Her characters frequently represent the community that fights to rescue woman's elementary rights. Male chauvinism is a recurring theme in her writing. Irony, sarcasm and hyperbole make evident twisted masculine superiority, where she critiques social concepts, such as virginity, homosexuality, etc.

She has other unprecedented novels with similar characteristics. One of them is "El Cristo Feo" ("The Ugly Christ").

In 1993, she became a widow. She is a woman whose fame has expanded beyond the borders of her homeland.

In 1996, she received the Premio Sor Juana Inés de la Cruz for the best Latin American novel written by a woman.^{5}

In 1998, she edited "Retratos cubanos" ("Cuban Portraits") with 18 stories written between 1957 and 1961 from Cuba. They mainly discussed man's battle to attain freedom. When the original authors left the island, the stories were confiscated, later to be re-written in 1996, mixing history with crude realism.

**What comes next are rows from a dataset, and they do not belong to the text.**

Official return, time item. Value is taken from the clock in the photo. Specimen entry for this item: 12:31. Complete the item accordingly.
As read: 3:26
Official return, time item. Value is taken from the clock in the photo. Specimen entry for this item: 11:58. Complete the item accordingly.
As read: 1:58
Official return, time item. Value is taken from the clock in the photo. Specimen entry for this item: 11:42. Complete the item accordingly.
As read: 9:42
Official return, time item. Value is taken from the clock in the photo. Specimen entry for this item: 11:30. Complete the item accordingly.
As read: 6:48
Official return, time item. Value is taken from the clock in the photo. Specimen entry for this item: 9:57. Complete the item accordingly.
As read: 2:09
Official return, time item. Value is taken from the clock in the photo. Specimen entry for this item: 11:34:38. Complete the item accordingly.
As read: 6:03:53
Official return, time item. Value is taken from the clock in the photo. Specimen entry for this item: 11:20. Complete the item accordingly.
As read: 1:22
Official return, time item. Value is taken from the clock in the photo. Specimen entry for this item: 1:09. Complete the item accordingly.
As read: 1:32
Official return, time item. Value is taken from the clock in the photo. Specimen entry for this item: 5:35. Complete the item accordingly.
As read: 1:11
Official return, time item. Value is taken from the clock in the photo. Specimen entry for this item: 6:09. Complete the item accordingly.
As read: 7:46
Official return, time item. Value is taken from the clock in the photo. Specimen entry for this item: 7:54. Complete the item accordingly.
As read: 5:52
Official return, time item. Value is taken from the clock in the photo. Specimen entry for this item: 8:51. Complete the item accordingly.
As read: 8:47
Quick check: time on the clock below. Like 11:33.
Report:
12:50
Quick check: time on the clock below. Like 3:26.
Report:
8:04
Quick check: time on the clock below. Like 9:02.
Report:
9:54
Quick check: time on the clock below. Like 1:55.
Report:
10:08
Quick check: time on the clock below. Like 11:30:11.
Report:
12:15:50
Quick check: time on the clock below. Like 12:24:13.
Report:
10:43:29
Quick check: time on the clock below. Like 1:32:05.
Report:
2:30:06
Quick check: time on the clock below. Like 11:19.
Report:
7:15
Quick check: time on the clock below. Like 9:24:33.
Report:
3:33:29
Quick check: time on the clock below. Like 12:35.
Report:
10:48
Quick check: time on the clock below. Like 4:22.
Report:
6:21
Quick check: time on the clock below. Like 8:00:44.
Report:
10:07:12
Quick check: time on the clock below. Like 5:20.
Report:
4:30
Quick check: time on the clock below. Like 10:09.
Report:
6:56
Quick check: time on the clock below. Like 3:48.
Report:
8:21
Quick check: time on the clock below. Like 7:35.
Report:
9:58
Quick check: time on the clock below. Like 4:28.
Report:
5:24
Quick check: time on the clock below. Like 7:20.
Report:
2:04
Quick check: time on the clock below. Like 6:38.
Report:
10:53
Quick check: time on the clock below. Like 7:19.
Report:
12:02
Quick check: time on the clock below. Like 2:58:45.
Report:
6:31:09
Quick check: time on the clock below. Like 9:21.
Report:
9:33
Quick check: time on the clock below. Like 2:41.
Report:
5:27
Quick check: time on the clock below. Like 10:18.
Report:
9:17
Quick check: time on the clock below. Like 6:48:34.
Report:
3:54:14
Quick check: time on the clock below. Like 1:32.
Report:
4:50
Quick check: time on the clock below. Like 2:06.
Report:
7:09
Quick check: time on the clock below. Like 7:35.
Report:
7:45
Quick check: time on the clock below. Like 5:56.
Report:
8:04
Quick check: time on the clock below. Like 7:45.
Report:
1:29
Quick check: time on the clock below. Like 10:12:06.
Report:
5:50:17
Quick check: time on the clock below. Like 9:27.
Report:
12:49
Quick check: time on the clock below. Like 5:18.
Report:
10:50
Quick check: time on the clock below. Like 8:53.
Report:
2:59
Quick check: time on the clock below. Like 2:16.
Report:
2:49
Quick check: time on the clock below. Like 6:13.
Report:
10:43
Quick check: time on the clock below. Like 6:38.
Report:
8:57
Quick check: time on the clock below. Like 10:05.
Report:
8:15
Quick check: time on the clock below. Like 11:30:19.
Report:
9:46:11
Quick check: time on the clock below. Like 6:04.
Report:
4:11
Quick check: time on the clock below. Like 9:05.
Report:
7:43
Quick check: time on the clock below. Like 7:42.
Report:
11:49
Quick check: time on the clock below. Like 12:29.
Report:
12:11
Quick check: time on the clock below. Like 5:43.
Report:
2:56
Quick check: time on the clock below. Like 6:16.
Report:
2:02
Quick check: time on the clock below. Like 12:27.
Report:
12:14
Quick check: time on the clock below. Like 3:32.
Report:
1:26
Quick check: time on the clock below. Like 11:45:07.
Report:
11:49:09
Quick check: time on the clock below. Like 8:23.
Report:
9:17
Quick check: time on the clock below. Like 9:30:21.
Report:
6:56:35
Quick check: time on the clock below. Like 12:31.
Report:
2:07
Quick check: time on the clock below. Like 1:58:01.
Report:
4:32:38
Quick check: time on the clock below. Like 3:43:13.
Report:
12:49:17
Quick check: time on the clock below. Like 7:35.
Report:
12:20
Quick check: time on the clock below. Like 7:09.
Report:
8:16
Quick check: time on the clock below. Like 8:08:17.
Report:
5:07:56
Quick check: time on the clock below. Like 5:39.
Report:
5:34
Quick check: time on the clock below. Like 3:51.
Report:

She is the mother of writer Luis Miguel Campos Yáñez.

== Works ==
=== Novels ===
- Bruna, soroche y los tíos (1973). Bruna and Her Sisters in the Sleeping City, trans. Kenneth J. A. Wishina (Northwestern University Press, 1999)
- Yo vendo unos ojos negros (1979)
- Más allá de las islas (1980). Beyond the Islands, trans. Amalia Gladhart (UNO Press, 2011)
- La Cofradía del Mullo de la virgen Pipona (1985). The Potbellied Virgin, trans. Amalia Gladhart (University of Texas Press, 2006)
- La casa del sano placer (1989)
- El cristo feo (1995)
- Aprendiendo a morir (1997)
- Y amarle pude... (2000)
- Sé que vienen a matarme (2001)
- Concierto de sombras (2004)
- Esclavos de Chatham (2006)
- Memorias de la Pivihuarmi Cuxirimay Ocllo (2008)

=== Poetry ===
- Luciolas (1949)
- De la sangre y el tiempo (1964)
- Plebeya mínima (1974)

=== Short stories ===
- El beso y otras fricciones (1975)
- Relatos cubanos (1998)

=== Theater ===
- Hacia el Quito de ayer (1951)

=== Children's literature ===
- El viaje de la abuela (1997)
- Pocapena (1997)
- Los triquitraques (2002)
- ¡No más! (2004)
- La canoa de la abuela (2006)

== Awards ==
- National Novel Contest – Fiftieth Anniversary of the journal "El Universo" of Guayaquil (1971)
- Sor Juana Inés de la Cruz Prize (1996)
- Eugenio Espejo Prize in Literature (2008)

== The Alicia Yáñez Cossío Children's Literature Competition ==
In 2002, she was honored by the Government of the Province of Pichincha and its Provincial Patronage by the institution of a children's literature contest that bears her name. This contest aims to stimulate all the districts of Pichincha's provinces to contribute to the creation of spaces for expression, research and strengthening of cultural identity.